KINGWOOD — Preston County Commissioners want to know more about the state’s plans for reclaimed roads.

“I received multiple pictures that four-wheel-drive trucks were having trouble with ruts. These are bus routes. These are roads that they reclaimed,” Commission President Samantha Stone said Tuesday. “With a little bit of rain, within days these ruts were massive.”

She contacted the State Division of Highways (DOH), which “immediately” fixed some of the ruts, Stone said.

Stone said one taxpayer asked that taxes be lowered on his home because it now sits on a gravel road, not tar and chipped. Assessor Connie Ervin said she hasn’t been contacted about it.

“It’s a fair question,” Commissioner Dave Price said.

The discussion began at the commission’s weekly meeting after County Administrator Kathy Mace proposed setting up a Zoom meeting with the new District 4 engineer and other DOH officials.

Mace said as winter approaches it might be good to meet, “just to go over what happened in the spring and summer and what we can look forward to.”

“We are now fielding more calls about what people can anticipate on some of these reclaimed roadways for winter time care,” Mace said.

Price said he has also heard horror stories about the reclaimed roads.

During reclamation, a milling machine grinds the existing material to three to four inches.

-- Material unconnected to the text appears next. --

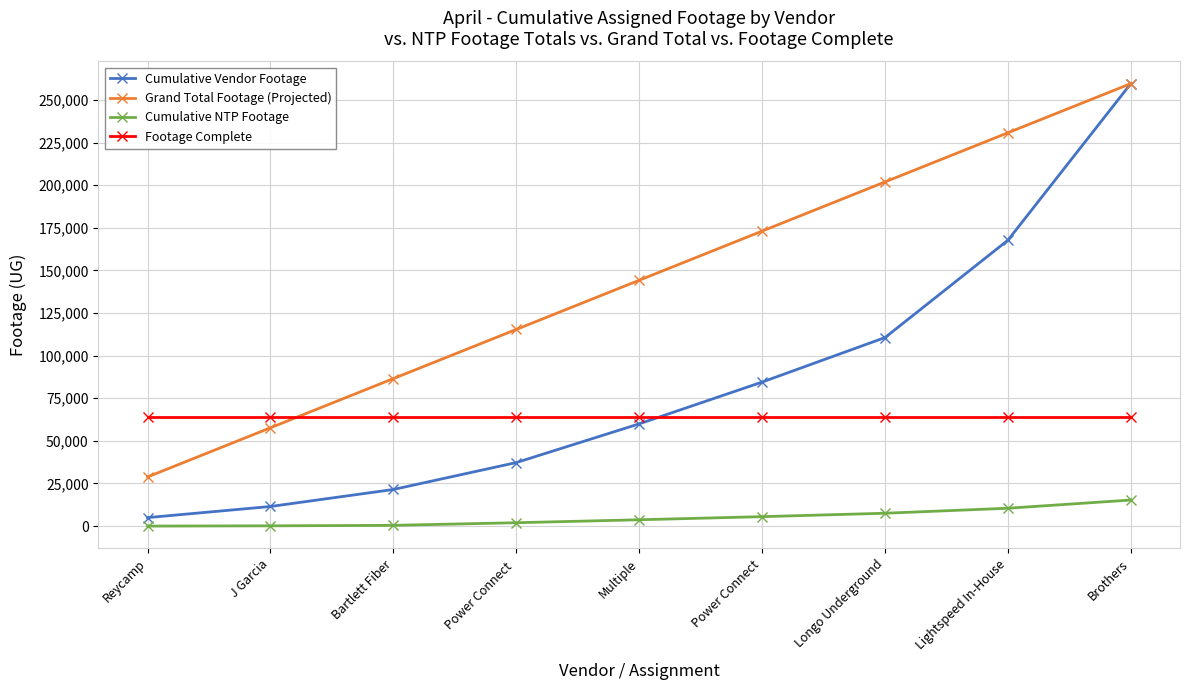

After their last crossing, which series has the higher values: Grand Total Footage (Projected) or Footage Complete?

Grand Total Footage (Projected)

A grader then slopes the road and a roller compacts it. Finally stone is applied.

In some instances tar and chip or paving is added later. But the DOH told the newspaper last week it won’t be able to do that this fiscal year to all 24 roads being reclaimed in Preston County and it may take several years.

As previously reported, the DOH plans to reclaim a total of 46 miles in Preston. The procedure is cheaper than paving or tar and chip.

Roads are selected based on their average daily travel, typically less than 100 vehicles, according to the DOH.

To be reclaimed are Centenary-Mountaindale, Teets, Eisentrout, Cherry Grove-Mountaindale, Seese, Henry Collins, Spiker, Shaw Hill, Mount Nebo/Bull Run, John Miller, Beech Run, Pell Hollow, Irish Ridge, Stoney Run, Mountain Vista/Vargo, Burke, Stone Hollow, Chestnut Ridge, Birch Root, Red Rock, Hog Back, Herb Harsh, Terra Alta Lake, Burnside Camp and Afton.

The DOH was “very vague” about what comes next for the reclaimed roads, Stone said. Sometimes a good gravel road is good enough, she said.

“But I do believe that we are regressing when we take some of these roads back to different things. Some of these roads are very dangerous left in the condition in which they are. We just have to know what the end game is on these roads. People deserve to know,” she said.

As for winter, “I think they’re hoping it will freeze up so that they’re not down to the axle,” in mud, Price said.